Lightweight branches are what happens if you just use mercurial. Your repository history forks and sometimes merges as you change things and move around your history.

The other four are ways of annotating lightweight branches and the changesets that make them up.

named branches and tags are mercurial-only concepts where the branch names and tags actually get recorded in the repository by making more commits to the repository. They'll tend to propagate to other repositories in ways which are not necessarily obvious.

local tags and bookmarks are much more like what git calls tags and branches. They're metadata rather than being mixed in with the versioned objects. So they're not represented as part of the repository history. They tend to be local to your repository, and won't propagate unless you propagate them deliberately.

At least I think that's how they all work. After about twelve months of using mercurial daily I haven't really got to grips with its model(s). If anyone knows better than me then feel free to edit this answer so it's correct.

How I actually use these things in practice.

I'm working on a single shared repository with about 20 other people. I make many experiments and local branches in my own private repository, which never get pushed to our main central repository. Occasionally once an experiment has worked out I'll modify the main line and push a changeset into the central repository, from which it will find its way to everyone else's machine.

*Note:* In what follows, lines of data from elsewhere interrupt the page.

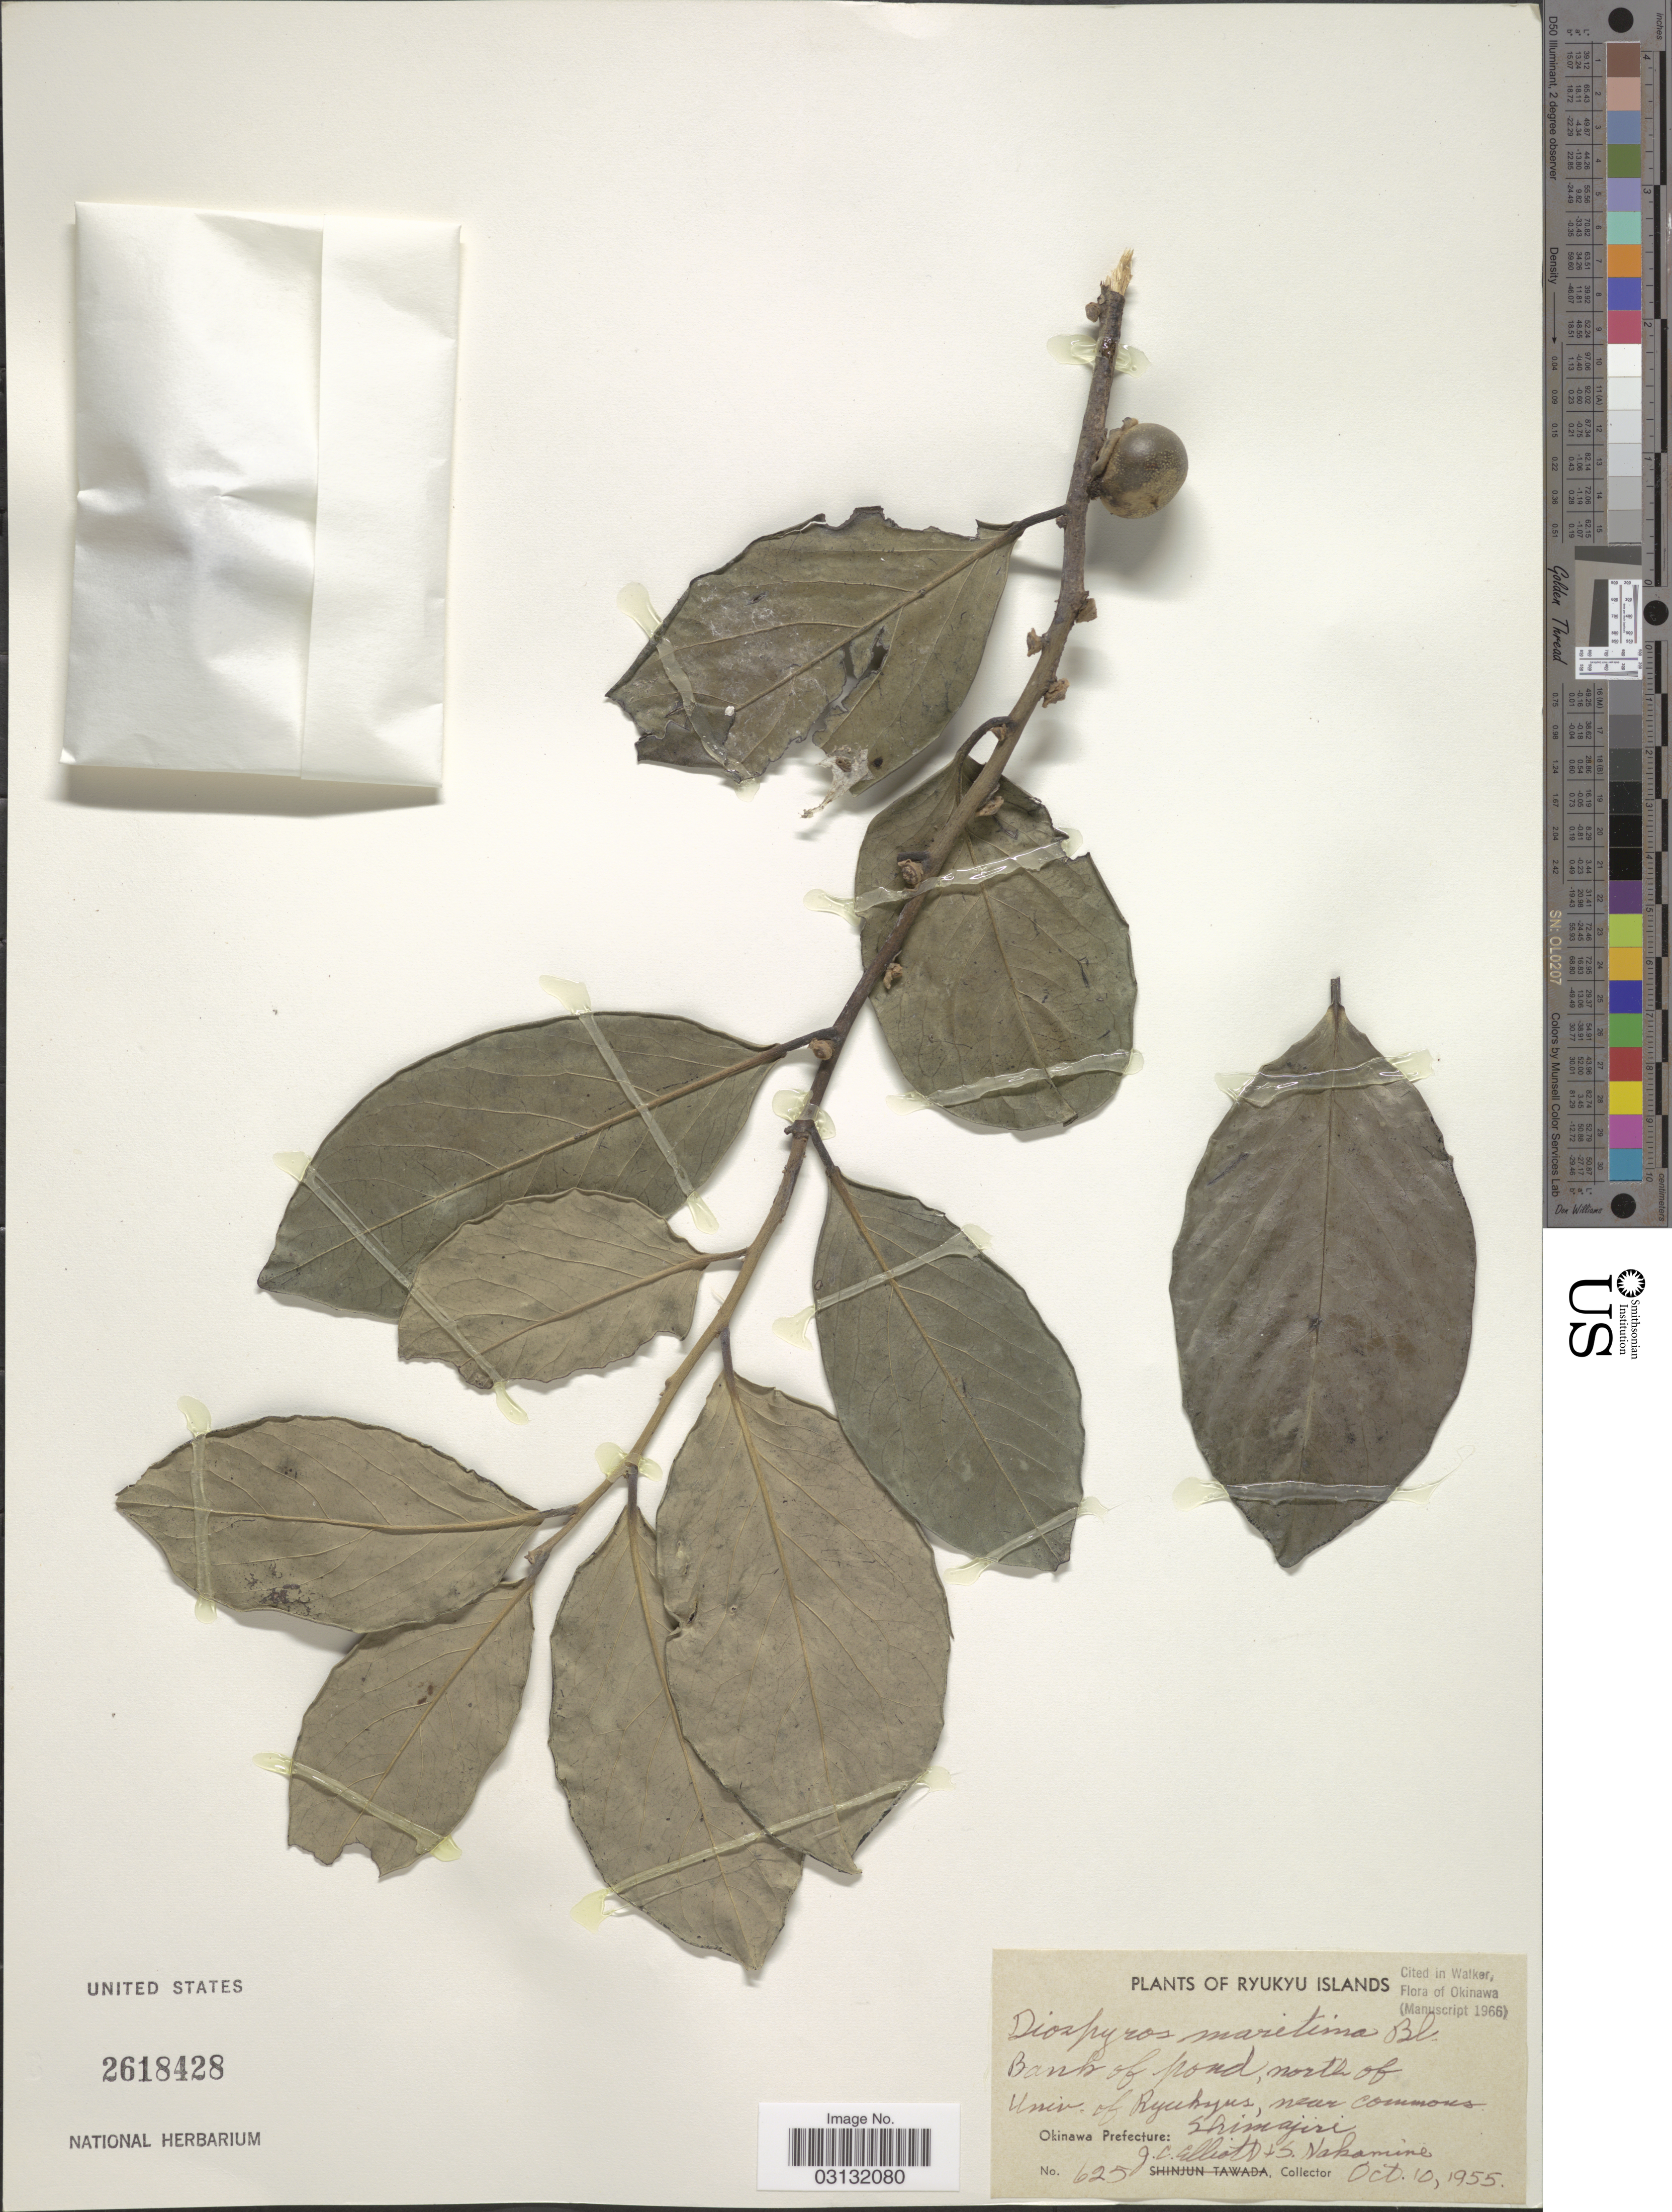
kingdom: Plantae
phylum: Tracheophyta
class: Magnoliopsida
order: Ericales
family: Ebenaceae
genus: Diospyros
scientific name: Diospyros maritima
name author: Blume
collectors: J. C. Elliott & S. Nakamine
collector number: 625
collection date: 1955-10-10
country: Japan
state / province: Okinawa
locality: Ryukyu Islands, Banks of pond, north of Univ. of Ryukyus, near commons, Okinawa Prefecture: Shimajiri.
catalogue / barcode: US 2618428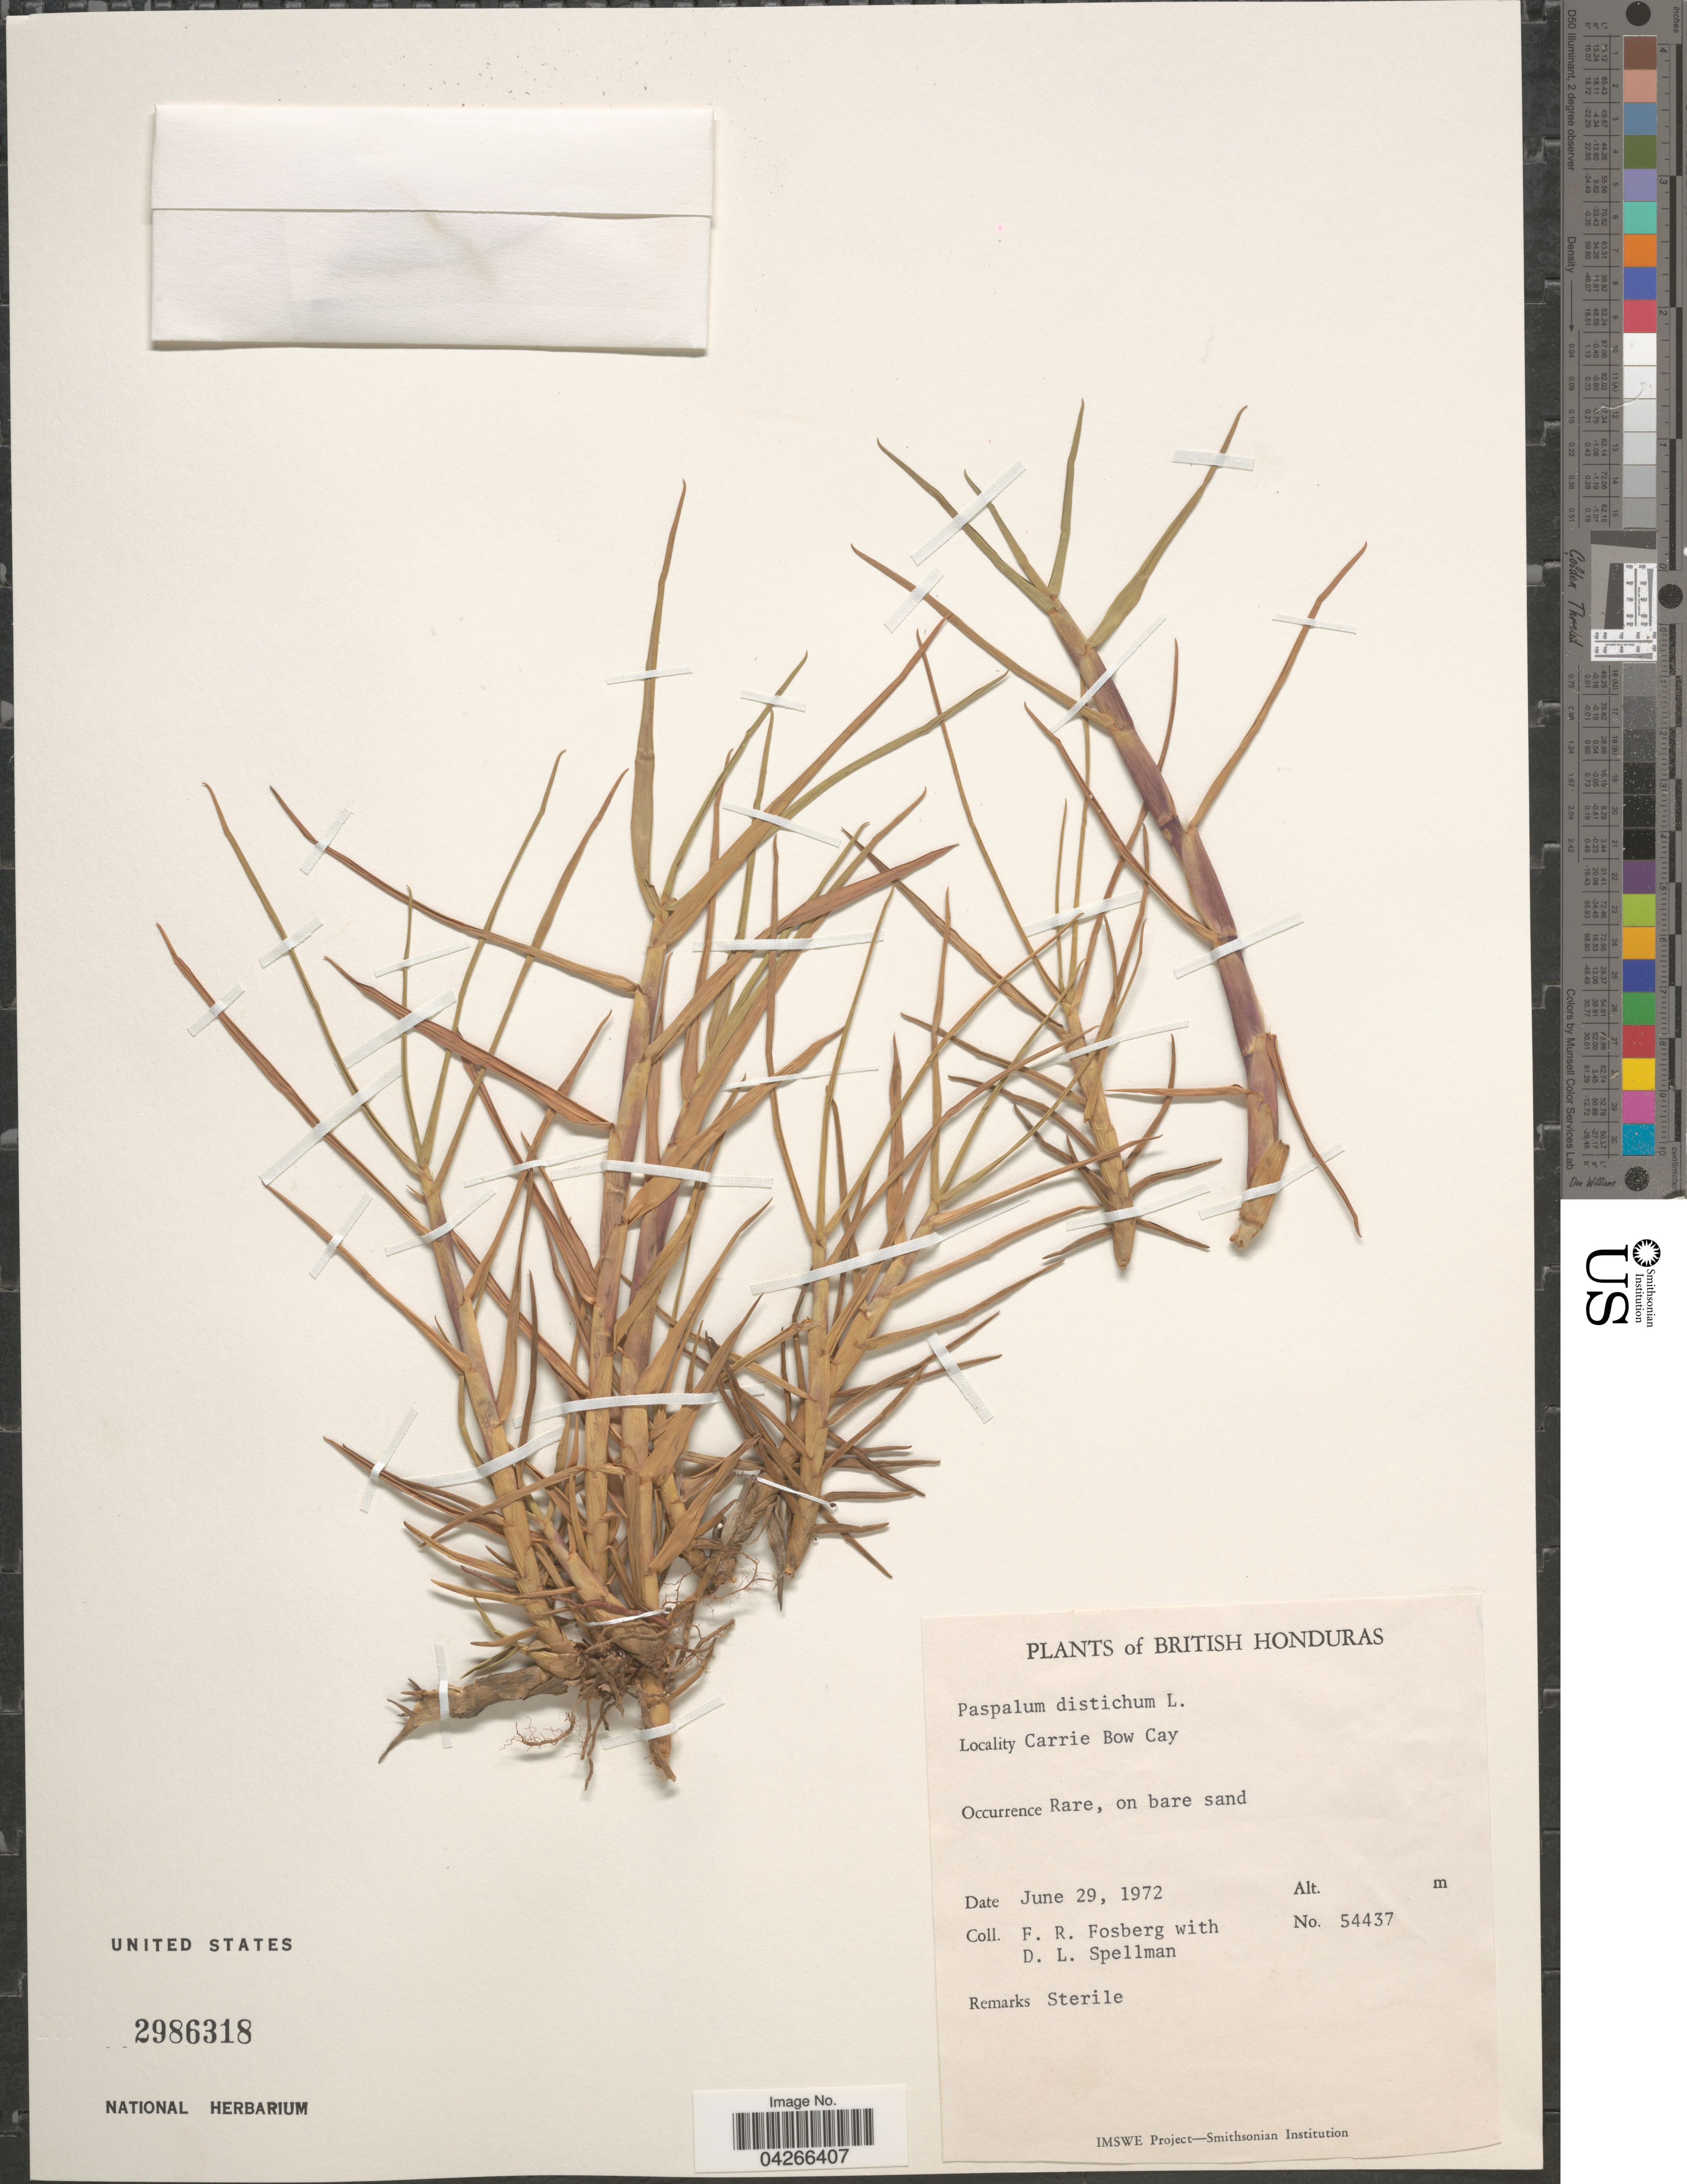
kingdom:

I'll occasionally push some changesets to a co-worker if they're one of the people who's comfy with how mercurial works. But several people are a bit scared of it and prefer if I send them diffs that they can apply with patch.

For experiments I expect to be short lived and private, I just let lightweight branches happen where they may, and remember what's going on. If I feel my memory slipping about a twig that's been around for a bit, I bookmark it.

I use local tags to mark revisions I might like to come back to one day. They make interesting past states easier to find.

I myself almost never make non-local tags or named branches (except by accident, and I destroy them if I do). But our release people do. Our released major versions all have their own named branches off from the main line, and minor versions have tags on those branches. That ensures that these important branches and tags look the same to everyone.

Again, I've no idea whether this is how one's supposed to use mercurial, but it seems to be a model that works well for our size of team.

If three or four of us wanted to collaborate on an experiment, that would probably be worth a named branch, which we'd probably share between ourselves but not push to the central repo. I don't know how well that would work out!